Placé en garde à vue, Greenwood ressort du commissariat le 2 février, sous caution. Son club le suspend, y compris de salaire et offre gratuitement à ses fans de changer de floquage. Nike met un terme au contrat qui lie la marque au joueur.
Greenwood devrait faire profil bas, mais fait tout l'inverse. Mi-octobre, alors qu'il est placé sous contrôle judiciaire, il ne respecte pas l'injonction de la justice. Il entre en contact avec sa compagne, ce qui est parfaitement interdit. Après 48 heures de détention, il assiste à une audition où le juge lui dresse la longue liste de ses inculpations : tentative de viol, agression, comportements coercitifs répétés, menaces et remarques dégradantes. Par la voix de son avocat, il nie les faits… sans les contester. Un report de 5 semaines est ordonné, mais Greenwood évite la case prison : il a les moyens de payer sa caution. Au terme de ce délai, la date de son procès est fixée : le 27 novembre 2023.
Or, le 2 février, un an jour pour jour après la fin de sa première garde à vue, toutes les charges sont abandonnées. "Retrait de témoins clefs" et "de nouveaux éléments" sont invoqués par la police. Une décision logique : Greenwood et sa compagne se sont remis en couple. En revanche, MU ouvre une enquête en interne pour finalement refuser de réintégrer le joueur et de le payer. L'équipe féminine des Red Devils a appuyé et influé sur cette décision.
Pour autant, au début de la saison 2022-2023, United envisage de redonner sa chance à Greenwood. Les supporters et les sponsors font plier le board. Après que l'Anglais a reconnu "sa part de responsabilité dans la situation", un euphémisme suffisamment éloquent quant à sa culpabilité, il part en prêt à Getafe où il se relance, tandis que les supporters adverses le couvrent d'insultes. Lors du déplacement du Real Madrid en Liga en mars dernier, Jude Bellingham le traite de "rapist" ("violeur") ou de "rubbish" ("déchet") selon la version des experts en lecture labiale.
L'OM profite de la situation sans vergogne
La question qui s'adresse aussi bien à Frank McCourt, l'ensemble des représentants du club à Marseille et au "peuple marseillais" est : veut-on voir, supporter et faire de l'argent avec un joueur capable de telles choses ?

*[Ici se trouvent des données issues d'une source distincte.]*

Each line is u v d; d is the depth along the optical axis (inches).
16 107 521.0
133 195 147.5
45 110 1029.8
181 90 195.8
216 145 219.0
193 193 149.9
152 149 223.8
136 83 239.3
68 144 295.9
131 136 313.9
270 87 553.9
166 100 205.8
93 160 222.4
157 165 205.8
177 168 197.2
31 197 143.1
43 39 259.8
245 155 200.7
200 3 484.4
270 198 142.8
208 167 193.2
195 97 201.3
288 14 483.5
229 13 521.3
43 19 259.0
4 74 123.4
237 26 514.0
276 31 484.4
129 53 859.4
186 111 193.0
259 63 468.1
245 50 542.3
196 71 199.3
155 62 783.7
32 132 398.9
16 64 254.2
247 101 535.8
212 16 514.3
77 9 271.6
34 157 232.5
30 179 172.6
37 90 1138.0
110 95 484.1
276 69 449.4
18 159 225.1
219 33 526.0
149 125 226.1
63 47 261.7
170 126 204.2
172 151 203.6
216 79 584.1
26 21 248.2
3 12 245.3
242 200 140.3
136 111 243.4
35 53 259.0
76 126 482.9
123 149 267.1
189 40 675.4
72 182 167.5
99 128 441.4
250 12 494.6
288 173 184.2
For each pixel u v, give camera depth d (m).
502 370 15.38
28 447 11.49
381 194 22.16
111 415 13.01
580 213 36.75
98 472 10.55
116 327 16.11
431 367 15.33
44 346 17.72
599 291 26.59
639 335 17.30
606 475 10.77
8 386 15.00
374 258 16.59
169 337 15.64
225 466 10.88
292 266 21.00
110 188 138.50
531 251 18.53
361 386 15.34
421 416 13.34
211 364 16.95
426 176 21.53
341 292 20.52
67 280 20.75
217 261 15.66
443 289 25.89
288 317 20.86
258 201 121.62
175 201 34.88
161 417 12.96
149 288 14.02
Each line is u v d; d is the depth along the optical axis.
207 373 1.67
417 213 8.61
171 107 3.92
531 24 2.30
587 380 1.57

En l'espèce, dans des circonstances normales, l'OM n'aurait jamais pu s'offrir Greenwood, le "wonderkid" de Manchester United. C'est précisément parce qu'il a été excommunié par son club formateur que l'OM a pu se l'offrir. Profiter de la publication de ce matériel accablant concernant des actes de violence rare contre sa compagne est au mieux douteux, au pire totalement déplorable.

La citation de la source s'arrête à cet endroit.